**Directive**: Look through the data below and, wherever a line carries the word "wire", please copy that line.

**Material shown**:
···
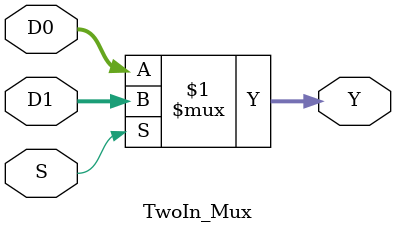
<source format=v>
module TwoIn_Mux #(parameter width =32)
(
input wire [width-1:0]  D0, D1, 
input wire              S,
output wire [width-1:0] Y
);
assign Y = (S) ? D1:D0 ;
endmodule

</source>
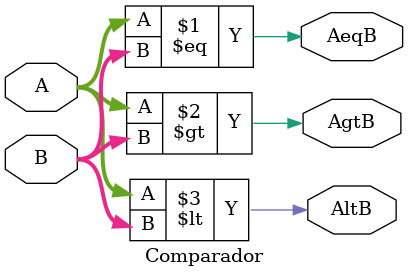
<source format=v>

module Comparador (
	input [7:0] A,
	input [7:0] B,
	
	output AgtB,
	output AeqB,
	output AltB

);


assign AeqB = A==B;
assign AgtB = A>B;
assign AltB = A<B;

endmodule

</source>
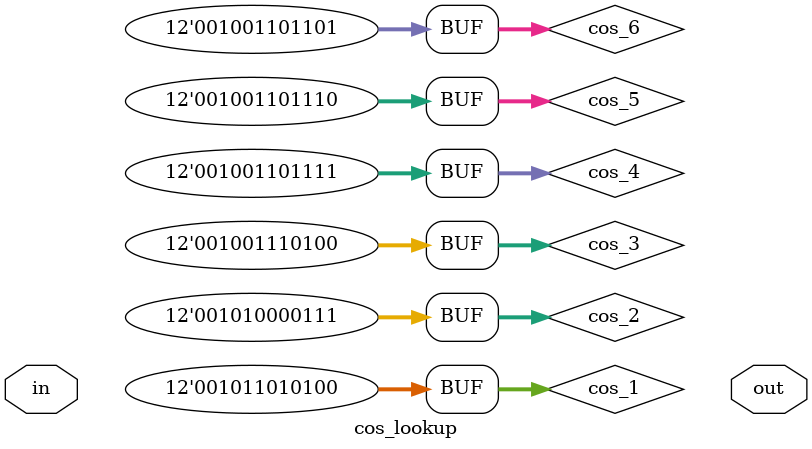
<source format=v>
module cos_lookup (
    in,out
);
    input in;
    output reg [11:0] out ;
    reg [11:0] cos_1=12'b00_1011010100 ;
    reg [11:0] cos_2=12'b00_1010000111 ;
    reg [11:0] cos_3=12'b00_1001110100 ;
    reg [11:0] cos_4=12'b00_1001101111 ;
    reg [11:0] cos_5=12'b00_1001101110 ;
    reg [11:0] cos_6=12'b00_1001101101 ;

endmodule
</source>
···
**Response to this task**:
input wire [width-1:0]  D0, D1, 
input wire              S,
output wire [width-1:0] Y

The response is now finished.